City council meeting attendee Meghan Milbrath stepped up to present her view on Williamston’s local code ordinance section 10-2 No. 42, which has prohibited beekeeping within the city since 1929.
Milbrath is a beekeeper, research associate in the Department of Entomology at MSU and the coordinator of the Michigan Pollinator Initiative, a program that is loyal to the safekeeping of honeybees in Michigan.
Milbrath has traveled to cities all over the state that prohibit beekeeping, to educate and persuade them to think differently about the insects that citizens may consider to be very hostile.
She has been a beekeeper for 25 years and said bees are no harm to humans unless they feel threatened, like any normal animal or pet.
“Honeybees can sting, as you know, but their desire to sting is very very limited because unlike yellow jackets they die when they sting,” Milbrath said. “You can have the nicest puppy, but if you poke it long enough it’s going to get angry.”
Milbrath said the yellow jackets and wasps are the annoying insects that won’t leave you alone while you’re outside or at a picnic, most people mistake them for bees.
Williamston’s City Council is considering interest in updating its beekeeping policy, but it has have a few concerns with risks that will be taken.
Milbrath said the two stinging risks of beekeeping is if there is an open hive, which will only affect the person in direct contact, and if a bee gets caught in your hair or clothes.
MSU College of Education professor Elizabeth Heilman also attended the city meeting to say that she has been a beekeeper for two years and she has only been stung once, when she was novice at the time.
Another risk the council worried about, was severe allergic reactions to bees venom, but according to the Honey Bee World website that is a very low percentage.
Dr.

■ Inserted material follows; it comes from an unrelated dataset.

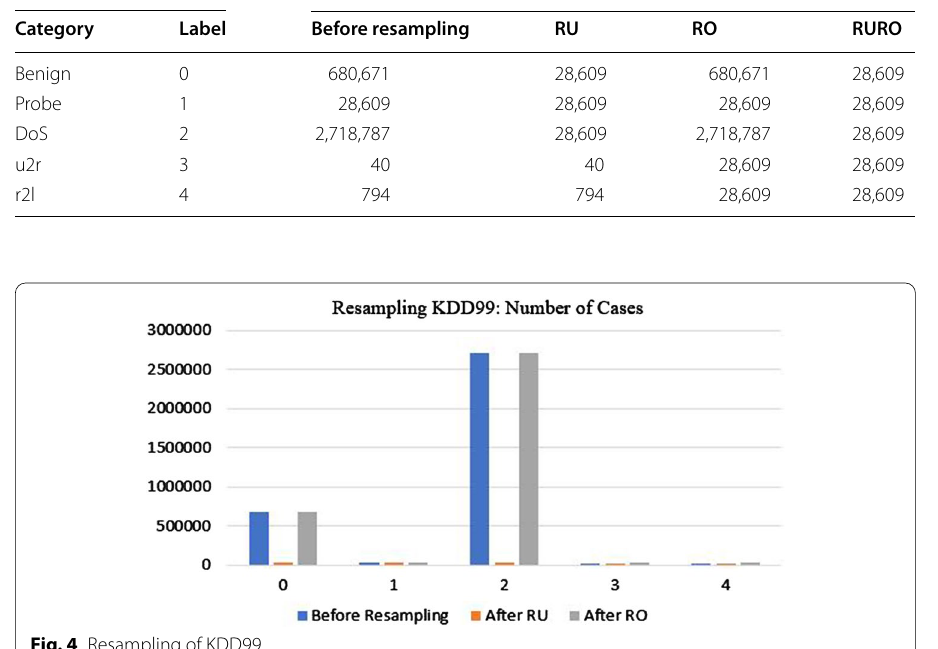
Table 10 Resampling of KDD99 KDD99 Number of cases for training model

David B.K Golden, who is an associate professor of medicine at John Hopkins University, has been researching the topic of insect allergies for many years has found that only 5 percent of the world’s population is actually allergic to honey bee venom, but the response to stings varies according to his website profile on MedStar Health.
Mayor of Williamston Tammy Gilroy said as of now, Milbrath’s presentation was just informational but she is personally for the idea of changing the ordinance.

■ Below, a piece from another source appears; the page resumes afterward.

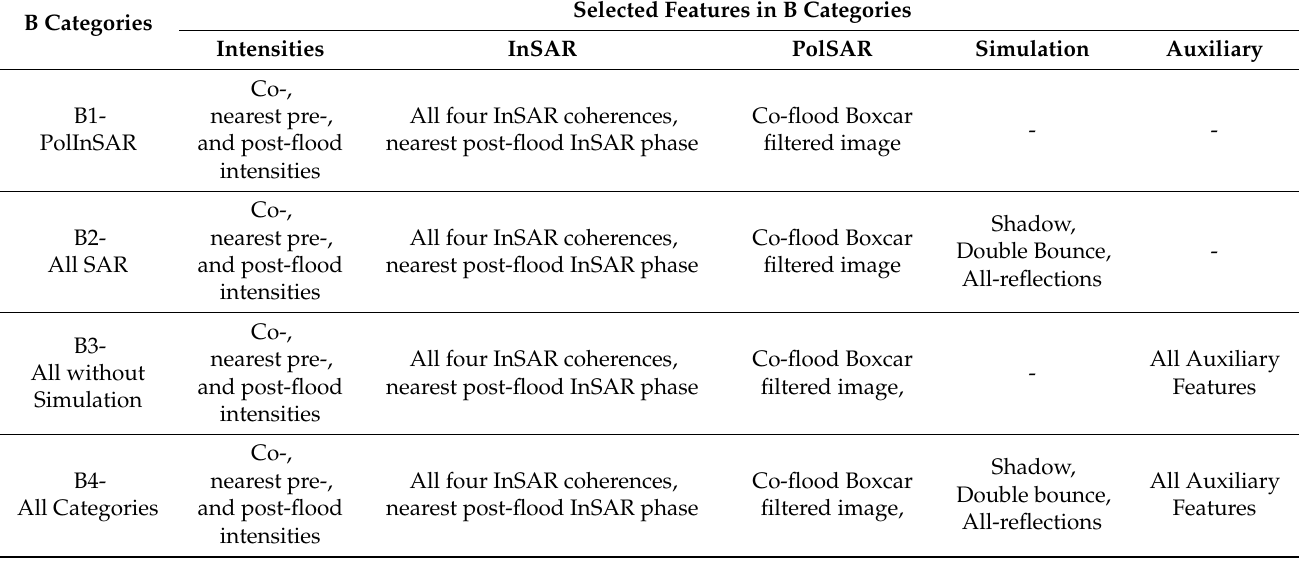
Table 7. Selected features in B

“I think it’s a fantastic idea,” Gilroy said.
Gilroy said they obviously need to look over the details and at least try to amend it, but there will be plenty of concerns from other citizens.
“I hope that this is something that we could do for our community because I think that we have a lot of people that love to garden here … we have beautiful floral gardens that I think would benefit from a bee population,” Gilroy said.
Gilroy thinks changing the ordinance could be a win-win situation for the community and she is hoping that others will agree with her to move forward with the proposal.
“It’s very process driven, not just something I can just sign tonight,” she said.
The meeting also included: a recognition of outstanding citizen Savannah Church, action items such as the approval of city property use application and permit form application, local unit property rejection resolution, and appointment of Amie Brown to the Parks & Recreation Commission for a term to expire June 6, 2020.